• Consent for Treatment

  • Welcome! In order to better serve you, please review the following. Please acknowledge your understanding and acceptance by providing your initials in the space provided after each individual statement and your signature at the end of the document.

  • Psychotherapy Guidelines

  • Psychotherapy

    I offer a range of psychotherapy services for adolescents and adults. The psychotherapy that you receive will consist of meeting with me where I will assist you in setting and working towards goals for desirable changes. There are minimal risks associated with this form of psychotherapy. Potential benefits include positive changes in individual functioning. These may result in decreases in general distress or specific symptoms.

  • Session Times

    Psychotherapy sessions will generally occur once per week for 50 minutes or on a schedule mutually agreeable to you and me. Every effort will be made to begin and end sessions on time. If I am late beginning a session, then when possible, the session will be extended to allow for the full session time. If a patient is late for a session, then the session will usually have to end on time.

  • Fees


    My fee is $160 per 50-minute session. If a longer appointment is scheduled, or if a standard session runs past 50 minutes, the fee will be $40 for each additional fifteen minutes. Diagnostic sessions (initial sessions) will be $200. Full payment of fees are payable at the beginning of each session. As a courtesy, insurance can be filed. I am not currently on any insurance panels but can provide the necessary paperwork to file out-of-network claims. I accept cash or check and credit cards. Checks are made payable to Durham DBT, Inc. Credit card processing is handled by Square, Inc. If for any reason an account balance has been accrued, the balance is due within 10 days of the statement/ invoice date. If for some reason payment is not received for as many as two sessions, then further services will be discontinued until all unpaid charges are paid; however, in the case of an emergency, I will make the necessary exceptions.

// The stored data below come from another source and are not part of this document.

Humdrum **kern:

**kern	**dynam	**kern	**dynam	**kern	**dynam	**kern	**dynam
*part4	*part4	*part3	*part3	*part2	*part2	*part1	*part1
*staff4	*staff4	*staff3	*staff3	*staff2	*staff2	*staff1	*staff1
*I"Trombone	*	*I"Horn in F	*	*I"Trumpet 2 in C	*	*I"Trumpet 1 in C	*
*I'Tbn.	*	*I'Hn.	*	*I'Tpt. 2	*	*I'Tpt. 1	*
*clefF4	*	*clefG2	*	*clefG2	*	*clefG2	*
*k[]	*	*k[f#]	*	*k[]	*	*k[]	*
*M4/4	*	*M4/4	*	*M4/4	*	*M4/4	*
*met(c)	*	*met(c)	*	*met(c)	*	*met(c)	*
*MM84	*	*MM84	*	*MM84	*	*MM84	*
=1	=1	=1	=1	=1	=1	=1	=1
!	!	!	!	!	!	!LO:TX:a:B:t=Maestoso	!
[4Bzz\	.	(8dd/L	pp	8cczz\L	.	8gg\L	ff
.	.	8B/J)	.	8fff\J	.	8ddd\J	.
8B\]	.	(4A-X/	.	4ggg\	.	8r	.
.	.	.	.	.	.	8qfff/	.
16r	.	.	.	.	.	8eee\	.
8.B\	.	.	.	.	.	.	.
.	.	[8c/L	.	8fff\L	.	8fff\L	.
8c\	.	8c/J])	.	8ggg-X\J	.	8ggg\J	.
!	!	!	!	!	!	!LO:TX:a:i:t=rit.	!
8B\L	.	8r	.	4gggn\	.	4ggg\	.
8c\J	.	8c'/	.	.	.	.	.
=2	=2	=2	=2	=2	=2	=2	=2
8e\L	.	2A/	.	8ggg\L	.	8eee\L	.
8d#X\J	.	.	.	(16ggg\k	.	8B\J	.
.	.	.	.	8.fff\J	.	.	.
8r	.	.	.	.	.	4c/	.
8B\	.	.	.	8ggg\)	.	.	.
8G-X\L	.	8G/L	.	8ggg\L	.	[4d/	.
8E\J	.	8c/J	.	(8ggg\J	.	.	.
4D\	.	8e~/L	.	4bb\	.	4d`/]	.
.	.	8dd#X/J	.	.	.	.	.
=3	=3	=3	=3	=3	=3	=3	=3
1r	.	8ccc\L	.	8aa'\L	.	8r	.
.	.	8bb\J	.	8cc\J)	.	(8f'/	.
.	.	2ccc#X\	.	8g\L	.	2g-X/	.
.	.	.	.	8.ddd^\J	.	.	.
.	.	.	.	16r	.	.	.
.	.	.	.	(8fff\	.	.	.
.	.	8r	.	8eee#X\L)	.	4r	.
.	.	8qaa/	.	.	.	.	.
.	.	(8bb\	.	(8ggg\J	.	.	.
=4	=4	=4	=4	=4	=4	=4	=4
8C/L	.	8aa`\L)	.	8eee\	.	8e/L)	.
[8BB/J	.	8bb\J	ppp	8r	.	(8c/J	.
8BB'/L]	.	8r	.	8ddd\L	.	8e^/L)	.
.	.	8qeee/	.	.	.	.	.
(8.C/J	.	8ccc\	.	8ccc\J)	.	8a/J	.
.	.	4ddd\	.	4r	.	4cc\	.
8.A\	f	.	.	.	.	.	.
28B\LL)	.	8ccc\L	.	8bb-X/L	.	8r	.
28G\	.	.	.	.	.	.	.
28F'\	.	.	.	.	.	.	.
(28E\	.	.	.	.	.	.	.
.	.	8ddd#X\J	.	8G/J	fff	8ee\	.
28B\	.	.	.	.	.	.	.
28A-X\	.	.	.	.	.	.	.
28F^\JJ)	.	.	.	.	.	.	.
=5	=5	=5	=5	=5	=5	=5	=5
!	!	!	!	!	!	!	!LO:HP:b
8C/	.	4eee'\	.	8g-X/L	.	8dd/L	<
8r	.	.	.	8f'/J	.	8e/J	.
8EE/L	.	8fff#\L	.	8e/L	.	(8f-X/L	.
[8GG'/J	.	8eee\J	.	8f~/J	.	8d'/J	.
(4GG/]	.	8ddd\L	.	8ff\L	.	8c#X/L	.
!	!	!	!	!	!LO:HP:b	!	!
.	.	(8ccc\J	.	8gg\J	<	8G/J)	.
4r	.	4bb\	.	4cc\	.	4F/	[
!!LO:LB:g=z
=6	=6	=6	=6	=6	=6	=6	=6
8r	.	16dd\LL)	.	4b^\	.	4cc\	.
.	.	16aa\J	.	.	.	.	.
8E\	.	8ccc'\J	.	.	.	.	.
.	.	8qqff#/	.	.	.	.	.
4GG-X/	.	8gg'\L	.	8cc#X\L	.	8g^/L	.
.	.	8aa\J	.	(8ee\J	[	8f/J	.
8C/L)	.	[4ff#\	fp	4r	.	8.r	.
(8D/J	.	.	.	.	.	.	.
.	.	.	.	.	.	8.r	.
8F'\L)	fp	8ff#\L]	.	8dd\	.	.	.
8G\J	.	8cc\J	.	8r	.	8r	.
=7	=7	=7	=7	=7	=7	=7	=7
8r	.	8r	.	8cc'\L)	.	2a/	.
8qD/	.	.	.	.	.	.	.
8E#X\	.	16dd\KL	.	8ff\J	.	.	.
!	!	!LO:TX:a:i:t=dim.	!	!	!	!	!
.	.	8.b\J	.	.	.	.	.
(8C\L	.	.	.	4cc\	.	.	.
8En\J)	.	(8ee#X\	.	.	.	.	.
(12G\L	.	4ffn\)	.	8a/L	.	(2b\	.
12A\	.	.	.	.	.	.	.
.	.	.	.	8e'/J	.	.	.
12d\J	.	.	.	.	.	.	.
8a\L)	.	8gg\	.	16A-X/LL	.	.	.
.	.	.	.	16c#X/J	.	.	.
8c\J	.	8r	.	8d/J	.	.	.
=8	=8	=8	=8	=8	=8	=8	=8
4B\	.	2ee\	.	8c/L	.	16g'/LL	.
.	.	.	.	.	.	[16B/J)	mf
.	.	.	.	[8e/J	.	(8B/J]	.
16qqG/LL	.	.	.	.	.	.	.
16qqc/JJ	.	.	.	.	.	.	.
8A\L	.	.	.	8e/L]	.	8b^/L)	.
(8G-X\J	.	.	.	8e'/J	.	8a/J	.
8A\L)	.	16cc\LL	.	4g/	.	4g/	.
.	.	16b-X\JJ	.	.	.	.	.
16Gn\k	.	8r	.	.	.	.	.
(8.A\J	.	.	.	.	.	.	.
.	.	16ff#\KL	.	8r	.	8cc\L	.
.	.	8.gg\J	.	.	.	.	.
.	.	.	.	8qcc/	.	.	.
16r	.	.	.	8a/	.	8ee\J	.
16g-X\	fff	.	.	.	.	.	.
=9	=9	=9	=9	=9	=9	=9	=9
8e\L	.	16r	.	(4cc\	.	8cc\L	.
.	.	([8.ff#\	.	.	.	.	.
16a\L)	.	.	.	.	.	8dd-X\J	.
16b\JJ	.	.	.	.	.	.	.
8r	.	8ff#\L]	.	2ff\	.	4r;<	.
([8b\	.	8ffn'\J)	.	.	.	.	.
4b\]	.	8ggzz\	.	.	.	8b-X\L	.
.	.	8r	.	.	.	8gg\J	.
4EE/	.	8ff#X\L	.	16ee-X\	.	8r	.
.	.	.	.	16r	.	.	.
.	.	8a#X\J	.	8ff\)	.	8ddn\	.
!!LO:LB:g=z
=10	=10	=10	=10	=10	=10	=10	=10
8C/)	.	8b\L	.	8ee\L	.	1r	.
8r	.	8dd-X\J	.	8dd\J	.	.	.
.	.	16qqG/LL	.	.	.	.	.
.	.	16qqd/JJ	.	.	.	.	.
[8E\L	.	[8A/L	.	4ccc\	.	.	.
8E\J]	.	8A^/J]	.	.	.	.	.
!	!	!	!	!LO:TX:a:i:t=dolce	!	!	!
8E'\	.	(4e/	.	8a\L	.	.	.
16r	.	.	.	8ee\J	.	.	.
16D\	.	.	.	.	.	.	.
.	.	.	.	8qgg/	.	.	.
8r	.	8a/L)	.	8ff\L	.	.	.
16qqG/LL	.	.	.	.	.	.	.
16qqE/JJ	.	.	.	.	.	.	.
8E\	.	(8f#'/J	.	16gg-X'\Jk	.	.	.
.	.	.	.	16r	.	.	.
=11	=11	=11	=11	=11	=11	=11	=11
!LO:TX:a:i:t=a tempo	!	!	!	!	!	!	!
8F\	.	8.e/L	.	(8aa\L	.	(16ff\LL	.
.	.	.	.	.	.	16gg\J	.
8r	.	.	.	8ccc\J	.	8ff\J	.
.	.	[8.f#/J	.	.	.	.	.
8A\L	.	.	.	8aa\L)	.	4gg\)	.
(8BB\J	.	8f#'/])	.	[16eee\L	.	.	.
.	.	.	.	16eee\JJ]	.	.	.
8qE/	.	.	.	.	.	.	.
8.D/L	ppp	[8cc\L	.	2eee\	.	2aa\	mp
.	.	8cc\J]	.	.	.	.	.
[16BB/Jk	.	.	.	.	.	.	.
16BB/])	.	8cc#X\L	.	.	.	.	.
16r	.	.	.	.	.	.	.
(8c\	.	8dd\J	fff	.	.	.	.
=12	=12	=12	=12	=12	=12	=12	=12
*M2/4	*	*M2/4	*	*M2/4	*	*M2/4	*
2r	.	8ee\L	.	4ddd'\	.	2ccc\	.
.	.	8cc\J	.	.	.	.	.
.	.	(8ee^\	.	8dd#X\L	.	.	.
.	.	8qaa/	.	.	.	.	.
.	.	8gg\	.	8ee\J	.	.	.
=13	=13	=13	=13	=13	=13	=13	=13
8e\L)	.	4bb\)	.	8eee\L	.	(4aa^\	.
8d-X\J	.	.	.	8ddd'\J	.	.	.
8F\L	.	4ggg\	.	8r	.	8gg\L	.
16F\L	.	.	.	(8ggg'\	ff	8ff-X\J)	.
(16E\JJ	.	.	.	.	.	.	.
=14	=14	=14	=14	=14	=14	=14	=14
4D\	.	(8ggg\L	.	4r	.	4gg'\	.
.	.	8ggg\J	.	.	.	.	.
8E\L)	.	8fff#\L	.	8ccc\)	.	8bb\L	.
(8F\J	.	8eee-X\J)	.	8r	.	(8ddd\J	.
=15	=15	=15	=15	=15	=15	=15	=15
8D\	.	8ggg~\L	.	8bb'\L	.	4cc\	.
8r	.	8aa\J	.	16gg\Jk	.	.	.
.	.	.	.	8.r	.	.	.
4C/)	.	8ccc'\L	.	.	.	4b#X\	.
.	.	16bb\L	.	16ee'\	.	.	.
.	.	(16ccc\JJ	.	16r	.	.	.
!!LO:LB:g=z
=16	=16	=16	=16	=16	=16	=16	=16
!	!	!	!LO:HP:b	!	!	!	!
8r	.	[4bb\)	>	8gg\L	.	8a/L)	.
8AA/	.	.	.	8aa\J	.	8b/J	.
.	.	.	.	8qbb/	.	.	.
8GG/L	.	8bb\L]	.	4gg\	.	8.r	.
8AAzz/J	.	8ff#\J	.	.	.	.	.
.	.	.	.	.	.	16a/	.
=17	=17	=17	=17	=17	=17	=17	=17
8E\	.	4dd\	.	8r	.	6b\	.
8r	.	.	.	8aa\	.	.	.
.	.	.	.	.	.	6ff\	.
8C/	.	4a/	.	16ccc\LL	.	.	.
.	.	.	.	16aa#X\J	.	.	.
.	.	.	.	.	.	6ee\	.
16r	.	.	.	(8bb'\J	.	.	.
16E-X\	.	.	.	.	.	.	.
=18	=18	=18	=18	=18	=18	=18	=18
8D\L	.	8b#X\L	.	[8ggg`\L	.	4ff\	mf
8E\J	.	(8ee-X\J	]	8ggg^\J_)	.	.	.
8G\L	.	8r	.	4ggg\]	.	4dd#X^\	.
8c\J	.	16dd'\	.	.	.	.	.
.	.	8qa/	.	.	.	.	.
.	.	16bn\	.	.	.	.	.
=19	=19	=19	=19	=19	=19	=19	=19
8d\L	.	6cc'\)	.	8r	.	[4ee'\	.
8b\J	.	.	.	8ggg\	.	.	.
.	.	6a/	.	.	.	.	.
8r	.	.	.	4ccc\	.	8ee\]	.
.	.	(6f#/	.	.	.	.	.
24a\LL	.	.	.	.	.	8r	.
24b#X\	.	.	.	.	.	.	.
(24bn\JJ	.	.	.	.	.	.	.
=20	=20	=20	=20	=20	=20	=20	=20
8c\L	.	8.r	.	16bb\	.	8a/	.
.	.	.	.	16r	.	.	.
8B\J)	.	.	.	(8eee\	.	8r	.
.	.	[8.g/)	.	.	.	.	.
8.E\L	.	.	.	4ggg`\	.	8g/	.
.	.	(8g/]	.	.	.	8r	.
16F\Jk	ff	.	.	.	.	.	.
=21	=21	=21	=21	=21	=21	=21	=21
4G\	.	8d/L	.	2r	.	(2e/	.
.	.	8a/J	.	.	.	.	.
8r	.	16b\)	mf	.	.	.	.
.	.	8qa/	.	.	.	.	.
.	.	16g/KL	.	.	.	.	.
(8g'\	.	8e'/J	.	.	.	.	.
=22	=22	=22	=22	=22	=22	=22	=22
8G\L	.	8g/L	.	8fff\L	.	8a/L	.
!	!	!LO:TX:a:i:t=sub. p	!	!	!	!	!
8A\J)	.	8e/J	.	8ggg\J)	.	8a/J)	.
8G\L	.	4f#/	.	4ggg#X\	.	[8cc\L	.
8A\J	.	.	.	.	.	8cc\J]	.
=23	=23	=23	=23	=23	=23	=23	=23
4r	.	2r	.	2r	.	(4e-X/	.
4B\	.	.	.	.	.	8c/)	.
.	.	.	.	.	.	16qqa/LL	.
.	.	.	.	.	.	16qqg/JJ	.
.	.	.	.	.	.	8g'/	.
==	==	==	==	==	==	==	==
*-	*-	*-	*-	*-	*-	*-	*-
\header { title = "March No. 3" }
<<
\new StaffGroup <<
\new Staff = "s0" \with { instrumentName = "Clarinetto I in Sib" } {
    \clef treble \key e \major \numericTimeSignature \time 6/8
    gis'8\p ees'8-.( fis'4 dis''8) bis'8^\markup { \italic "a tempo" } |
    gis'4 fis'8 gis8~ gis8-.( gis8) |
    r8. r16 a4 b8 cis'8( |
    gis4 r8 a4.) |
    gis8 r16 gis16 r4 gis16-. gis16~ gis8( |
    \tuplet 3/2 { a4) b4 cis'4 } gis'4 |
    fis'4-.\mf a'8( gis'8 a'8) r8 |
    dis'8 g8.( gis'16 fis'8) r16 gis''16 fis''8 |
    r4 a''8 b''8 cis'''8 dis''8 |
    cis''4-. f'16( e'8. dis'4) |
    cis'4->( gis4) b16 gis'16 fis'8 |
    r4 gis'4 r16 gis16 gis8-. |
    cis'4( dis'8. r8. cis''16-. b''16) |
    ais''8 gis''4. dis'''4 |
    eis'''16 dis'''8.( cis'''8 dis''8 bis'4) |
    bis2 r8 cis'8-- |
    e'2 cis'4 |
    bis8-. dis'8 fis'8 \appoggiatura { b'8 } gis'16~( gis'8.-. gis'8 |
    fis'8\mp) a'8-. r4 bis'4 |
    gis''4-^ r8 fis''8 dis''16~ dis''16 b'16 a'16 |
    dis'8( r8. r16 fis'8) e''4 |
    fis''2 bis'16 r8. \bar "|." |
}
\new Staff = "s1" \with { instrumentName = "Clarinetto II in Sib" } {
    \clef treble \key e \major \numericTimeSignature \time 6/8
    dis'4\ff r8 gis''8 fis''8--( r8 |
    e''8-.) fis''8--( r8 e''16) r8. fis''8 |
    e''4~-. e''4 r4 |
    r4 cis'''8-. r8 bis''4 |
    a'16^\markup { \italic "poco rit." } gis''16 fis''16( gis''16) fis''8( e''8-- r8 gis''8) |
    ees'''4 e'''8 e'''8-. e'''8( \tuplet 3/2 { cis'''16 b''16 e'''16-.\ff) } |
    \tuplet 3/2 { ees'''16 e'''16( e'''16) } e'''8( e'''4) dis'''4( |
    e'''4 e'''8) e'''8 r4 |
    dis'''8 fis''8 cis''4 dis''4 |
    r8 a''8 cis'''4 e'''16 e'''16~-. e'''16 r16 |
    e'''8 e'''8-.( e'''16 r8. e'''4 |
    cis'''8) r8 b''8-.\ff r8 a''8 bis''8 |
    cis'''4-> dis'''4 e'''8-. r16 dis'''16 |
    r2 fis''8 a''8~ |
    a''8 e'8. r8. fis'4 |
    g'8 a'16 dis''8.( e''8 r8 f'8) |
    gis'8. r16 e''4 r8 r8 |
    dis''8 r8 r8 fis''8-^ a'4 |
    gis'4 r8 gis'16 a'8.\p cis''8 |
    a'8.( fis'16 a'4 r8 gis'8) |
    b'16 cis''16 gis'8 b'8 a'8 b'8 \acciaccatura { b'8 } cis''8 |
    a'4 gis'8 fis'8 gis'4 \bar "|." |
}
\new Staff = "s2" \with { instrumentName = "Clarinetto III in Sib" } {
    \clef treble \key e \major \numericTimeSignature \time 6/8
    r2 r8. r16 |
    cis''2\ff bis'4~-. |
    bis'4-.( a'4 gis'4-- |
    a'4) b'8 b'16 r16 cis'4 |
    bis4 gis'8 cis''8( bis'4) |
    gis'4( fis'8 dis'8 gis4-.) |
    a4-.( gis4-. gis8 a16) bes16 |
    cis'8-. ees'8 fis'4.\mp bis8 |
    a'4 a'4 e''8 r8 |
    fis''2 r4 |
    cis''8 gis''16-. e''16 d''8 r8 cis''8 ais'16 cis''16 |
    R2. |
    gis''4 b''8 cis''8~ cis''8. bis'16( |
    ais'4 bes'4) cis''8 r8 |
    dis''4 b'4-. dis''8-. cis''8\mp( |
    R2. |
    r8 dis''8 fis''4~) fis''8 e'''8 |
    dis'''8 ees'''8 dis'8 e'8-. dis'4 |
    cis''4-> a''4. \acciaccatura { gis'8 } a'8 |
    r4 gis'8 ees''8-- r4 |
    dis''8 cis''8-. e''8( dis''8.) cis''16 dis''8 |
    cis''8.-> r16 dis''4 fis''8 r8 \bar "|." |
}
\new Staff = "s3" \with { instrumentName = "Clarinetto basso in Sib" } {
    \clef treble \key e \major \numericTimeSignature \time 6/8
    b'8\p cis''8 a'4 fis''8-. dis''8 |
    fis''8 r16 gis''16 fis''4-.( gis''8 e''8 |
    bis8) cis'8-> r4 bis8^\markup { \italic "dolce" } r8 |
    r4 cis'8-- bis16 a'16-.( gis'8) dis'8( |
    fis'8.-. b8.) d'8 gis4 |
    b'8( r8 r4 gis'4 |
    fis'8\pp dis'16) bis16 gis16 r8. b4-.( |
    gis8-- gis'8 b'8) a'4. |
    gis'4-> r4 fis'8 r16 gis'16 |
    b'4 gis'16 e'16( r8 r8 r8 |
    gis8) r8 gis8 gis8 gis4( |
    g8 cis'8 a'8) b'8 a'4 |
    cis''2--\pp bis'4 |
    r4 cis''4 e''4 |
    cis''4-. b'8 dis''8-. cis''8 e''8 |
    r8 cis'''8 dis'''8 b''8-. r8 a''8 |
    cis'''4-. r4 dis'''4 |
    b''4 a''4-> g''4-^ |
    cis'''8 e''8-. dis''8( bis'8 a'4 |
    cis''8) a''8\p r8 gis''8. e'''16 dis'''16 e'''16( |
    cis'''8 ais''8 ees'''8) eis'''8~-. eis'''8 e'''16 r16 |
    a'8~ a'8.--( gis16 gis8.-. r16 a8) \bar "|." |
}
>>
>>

  • Cancellations/Missed Appointments

    An appointment represents time reserved personally for you. Cancellation/rescheduling of appointments must be done 24 hours in advance or the fee will be charged for the session. Cancellations must be made via phone call or voice mail, not through email correspondence.
    Note that insurance cannot be billed for a missed or late appointment, so you will be responsible for the entire charge of the reserved time. The reason this policy is in place is to give me an opportunity to fill the slot you have reserved/cancelled with another client who is available and in need of an appointment.

  • Waiver of Liability and Confidentiality

    I am aware that all statements I shall make are of a confidential nature, including all written information, and ethically may not be disclosed without my written consent with the following exceptions that will result in confidentiality being waived:

    1. A therapist working with an adult, adolescent, or a child is required by law to disclose to the appropriate person, agency or civil authority any harm that a person may attempt or desire to do to one’s self or to others, and is required to disclose any reasonable suspicion of physical or sexual abuse being done or having been done to a minor child or a dependent person.
    2. Although the courts usually hold psychotherapy records as privileged, therapists are professionally bound to comply with subpoenas given by a court of law.


    I acknowledge responsibility for all fees incurred and should collection of my account become necessary, I will be responsible for all costs of litigation including attorney’s fees. If payment for services is not received within 3 months of services rendered, then I understand that a collection agency will be notified. By providing my signature, I acknowledge that I have read, understood, and have agreed to the Psychotherapy Guidelines, the Waiver of Liability and Confidentiality, and that I accept the stated conditions and limits of confidentiality.